_Task requirements_
Beginning with the top line of the listing below, give again every line up to and including the line with "Cookiebeleid."; pictures do not belong in the copy.

_Available data_
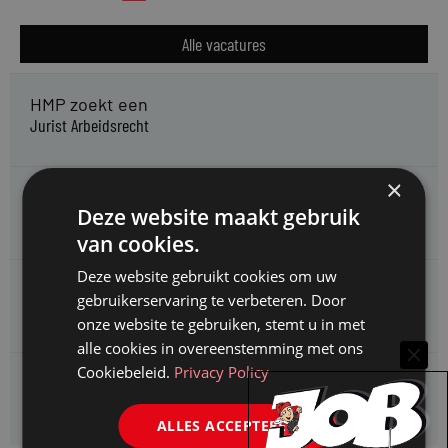
Alle vacatures
HMP zoekt een
Jurist Arbeidsrecht
×
Gemeente Meppel zoekt een
Deze website maakt gebruik
Juridisch Adviseur
van cookies.
Deze website gebruikt cookies om uw
CAOP zoekt een
gebruikerservaring te verbeteren. Door
Juridisch adviseur (junior)
onze website te gebruiken, stemt u in met
alle cookies in overeenstemming met ons
Cookiebeleid.
Privacy Policy
Kifid zoekt een
Jurist- secretaris
ALLES ACCEPTEREN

_Result for this exercise_
Alle vacatures
HMP zoekt een
Jurist Arbeidsrecht
×
Gemeente Meppel zoekt een
Deze website maakt gebruik
Juridisch Adviseur
van cookies.
Deze website gebruikt cookies om uw
CAOP zoekt een
gebruikerservaring te verbeteren. Door
Juridisch adviseur (junior)
onze website te gebruiken, stemt u in met
alle cookies in overeenstemming met ons
Cookiebeleid.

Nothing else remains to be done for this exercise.